Интересная особенность «Кошки под дождем» отражает любопытный эпизод брака Хэдли и Эрнеста. Жена хочет отрастить волосы; Джорджу нравится короткая стрижка, «ее затылок, с коротко подстриженными, как у мальчика, волосами», он говорит, что ему нравится так, как сейчас. Но ей надоели короткие волосы: «Так надоело быть похожей на мальчика». Это случайное упоминание о длине волос показывает (и одновременно маскирует) глубокую заинтересованность Эрнеста всем, что связано со стрижками и цветом волос, его навязчивый интерес. Мысль о том, что женщины и мужчины могут пробовать различные сексуальные роли, ужасно его волновала, как и идея того, какое место могли бы занять волосы в такой драме. В двух самых известных романах Хемингуэя, «Прощай, оружие!» и «По ком звонит колокол», герой и героиня разговаривают о том, чтобы отрастить и/или постричь волосы до одинаковой длины. Вне контекста эти разговоры ничем не примечательны – просто немного неожиданны. Однако навязчивый интерес Хемингуэя к волосам очевиден любому, кто читал его позднюю прозу, особенно «Райский сад», где, по сюжету, муж и жена начинают пробовать разные гендерные роли в постели и в то же самое время постепенно остригают волосы, окрашивают их хной или осветляют, чтобы походить друг на друга. Кажется, Хемингуэя в особенности возбуждал женский затылок с мальчишеской стрижкой, хотя мы не должны воспринимать это как намек на какое-то гомосексуальное влечение Эрнеста. Все было намного сложнее.
В последнее время этот вопрос подробно изучался исследователями жизни и творчества Хемингуэя. Критики, в том числе Дебра Модделмог, Марк Спилка, Карл Эби и Роуз Мари Беруэлл, указывали на то, что Хемингуэй едва ли был традиционен по своей сексуальности. Это открывает тот аспект его жизни, который непосредственно затрагивает работу многих современных ученых, в особенности занимающихся исследованиями феминизма и нетрадиционной сексуальной ориентации.

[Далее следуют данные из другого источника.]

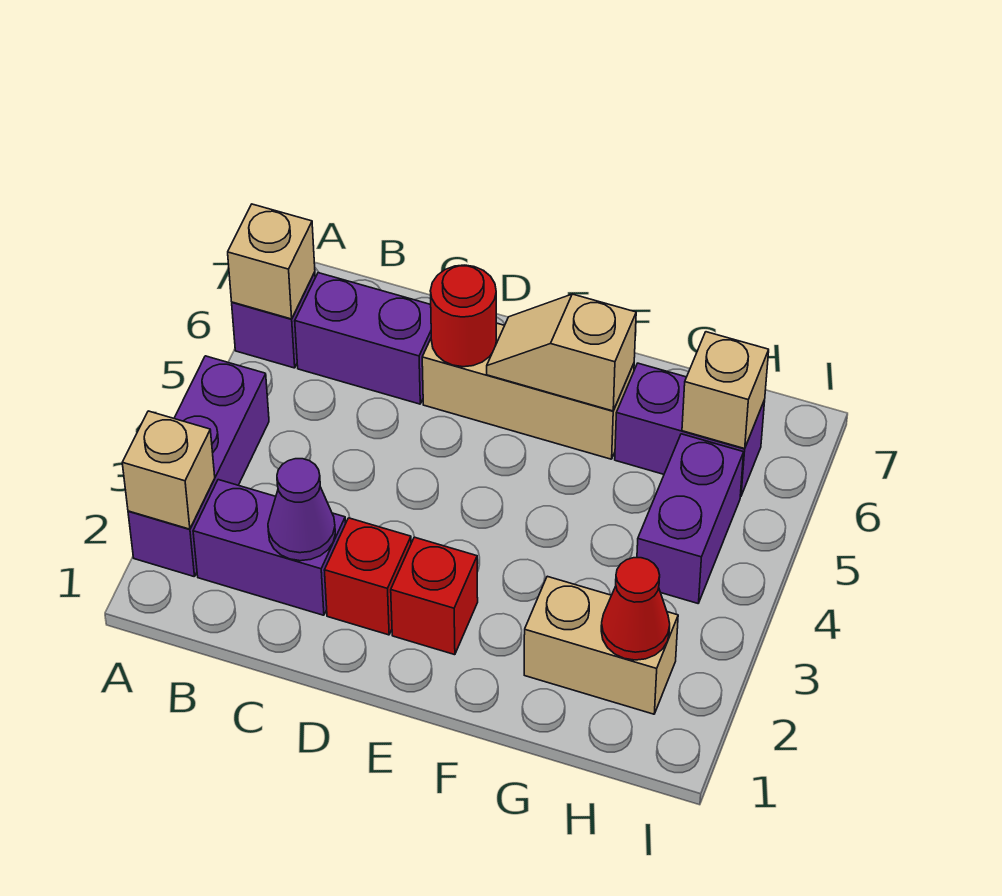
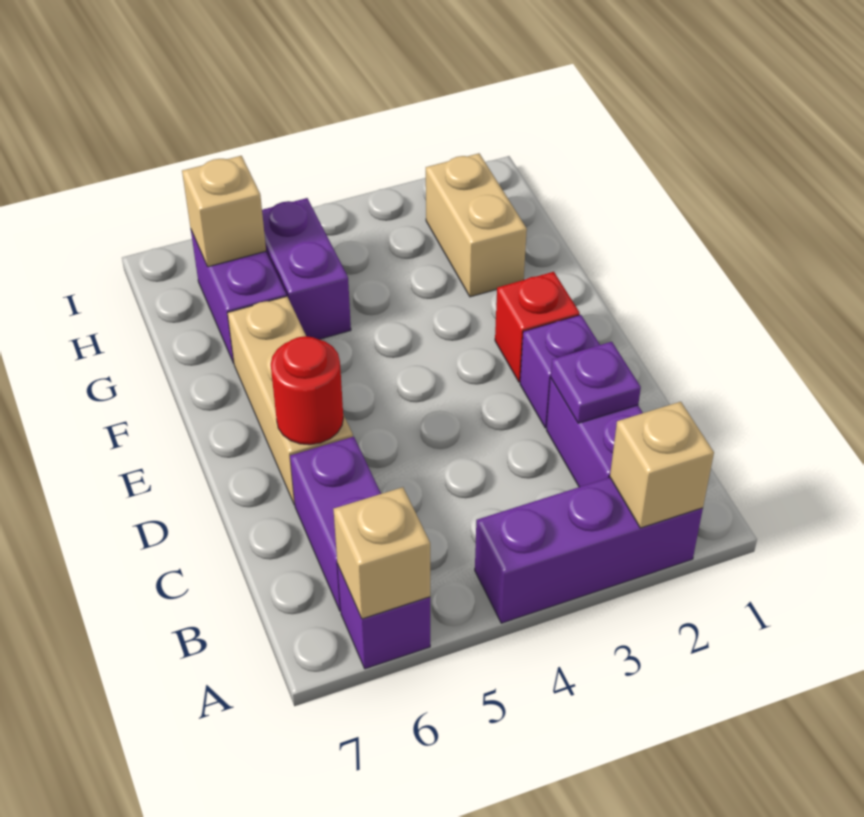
purple cone C2 level 2 -> purple plate C2 level 2
red brick D2 level 1 -> purple brick D2 level 1
tan slope E6:F6 level 2 top F -> none
red cone H2 level 2 -> none
purple brick H4:H5 level 1 -> purple brick G5:H5 level 1

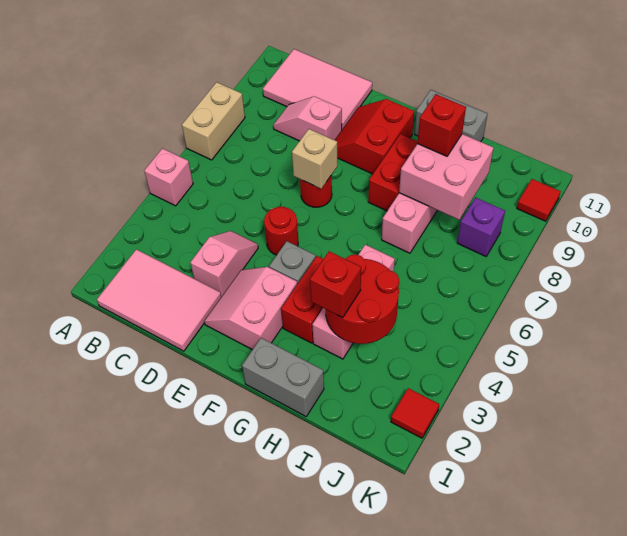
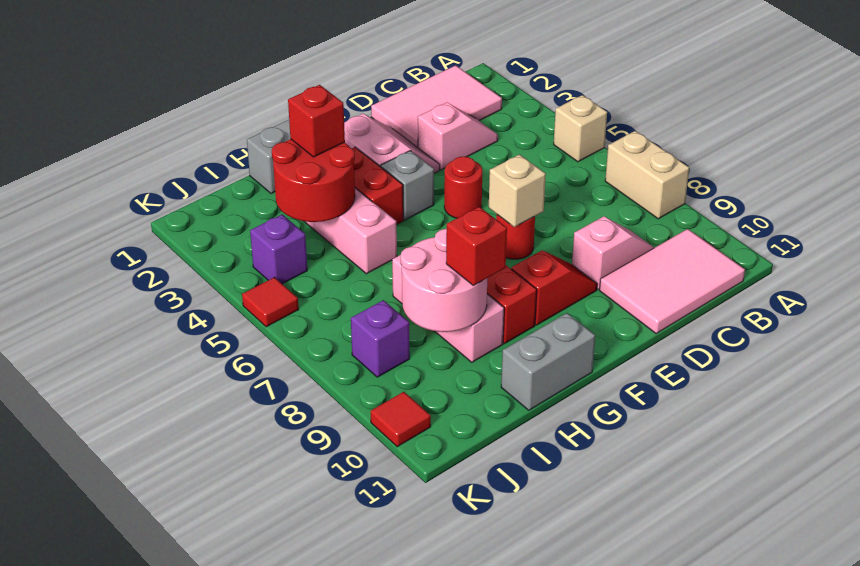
pink brick A5 level 1 -> tan brick A5 level 1
pink slope D3:D4 level 1 top 3 -> pink slope C3:D3 level 1 top D
red slope E9:F10 level 1 top F -> red slope E9:F9 level 1 top F
pink brick H8:I9 level 2 -> pink round brick H8:I9 level 2
none -> purple brick J4 level 1
red tile K2 level 1 -> red tile K5 level 1

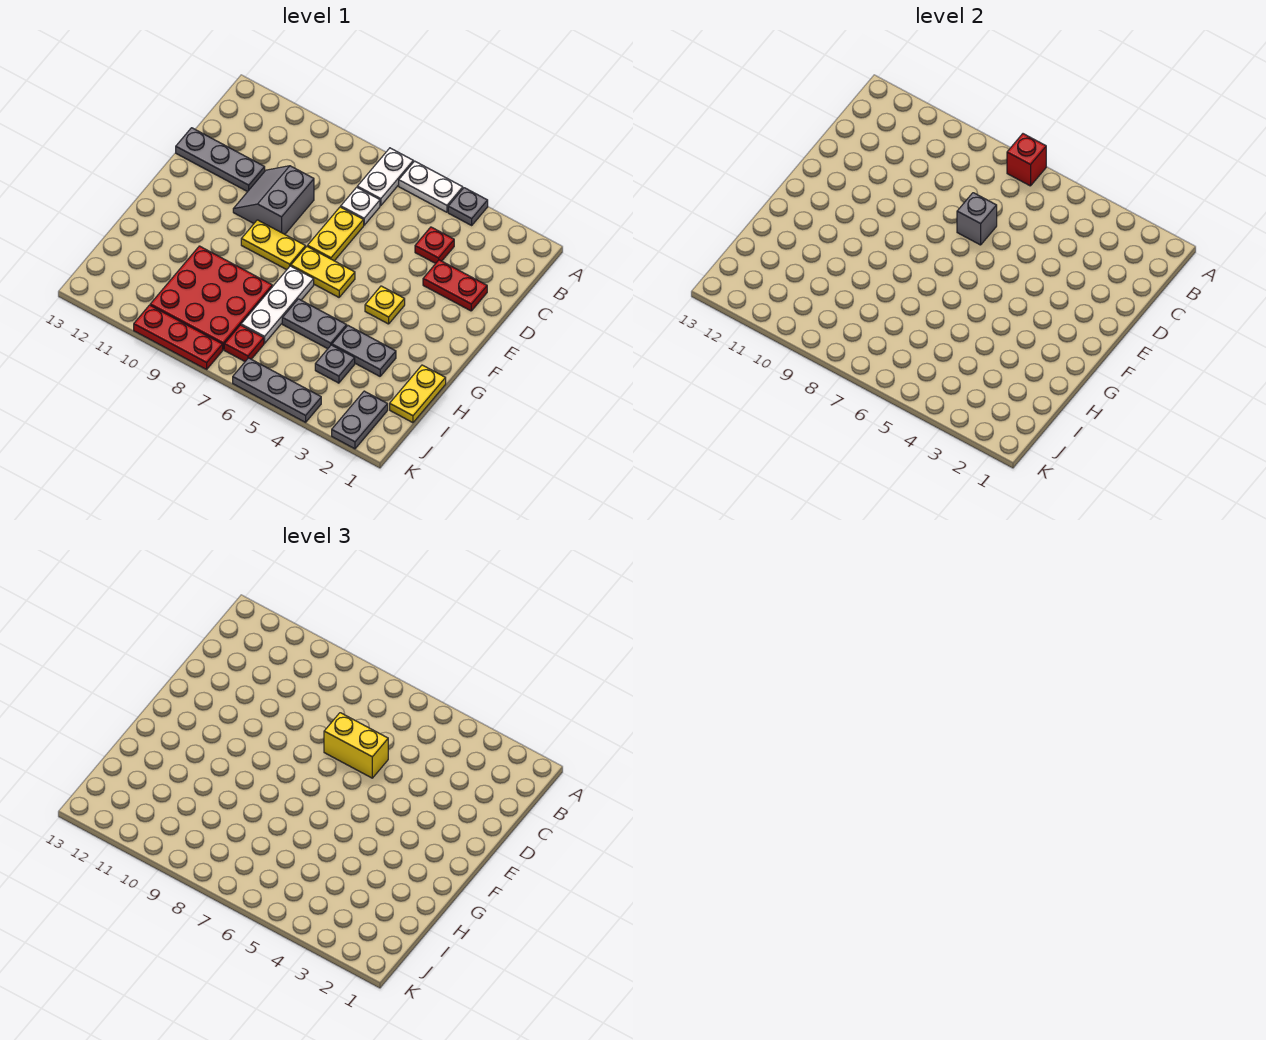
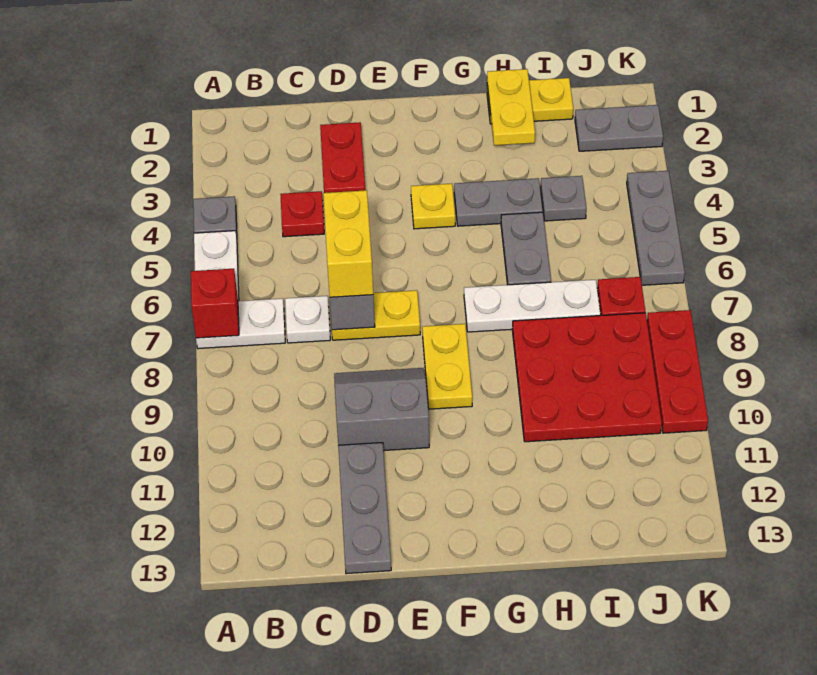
grey slope D9:E10 level 1 top 9 -> grey slope D9:E10 level 1 top 10
yellow plate F6:F7 level 1 -> yellow plate H1:H2 level 2
grey plate H3:H4 level 1 -> grey plate G4:H4 level 1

В спорном новом издании парижских мемуаров Хемингуэя, книге «Праздник, который всегда с тобой», в изобилии приводятся ранние доказательства его фетиша. Это наводит на мысль о том, что Эрнест в Париже вел себя с первой женой как с партнером, согласным участвовать в его экспериментах. В эту версию включены новые главы, которых не было в издании 1964 года, составленном и отредактированном после смерти писателя его четвертой женой, Мэри Хемингуэй. В 2009 году Шон Хемингуэй, внук Эрнеста, переработал текст издания 1964 года, добавил десять новых «зарисовок» и другие фрагменты рукописей; новые материалы были найдены среди бумаг Эрнеста в «Коллекции Хемингуэя», хранящейся в библиотеке Джона Ф. Кеннеди, включая увлекательный очерк под названием «Тайные удовольствия» о роли волос как фетиша Эрнеста в его первом браке.
Очерк рассказывает о желании Эрнеста носить длинные волосы. Эрнест был под необычайным впечатлением от длинных волос японских художников, которых он встречал в студии Эзры Паунда. В очерке воссоздан разговор на эту тему, состоявшийся между ним и Хэдли. Муж и жена договариваются, что Эрнест отрастит более длинные волосы, тогда как Хэдли, у которой тогда волосы были коротко острижены, говорит, что периодически будет подрезать их, чтобы их волосы стали одинаковой длины. Идея в целом возбуждает Эрнеста, и когда на следующий день она возвращается от парикмахера, он очень взволнован: «Я обнял ее и почувствовал, как бьются наши сердца, через свитеры. Я поднял правую руку и ощутил, как ее гладкая шея и густые волосы дрожат под моими пальцами». Он ощупывает грубовато остриженные волосы на ее шее и говорит «что-то секретное». Хэдли отвечает: «Потом».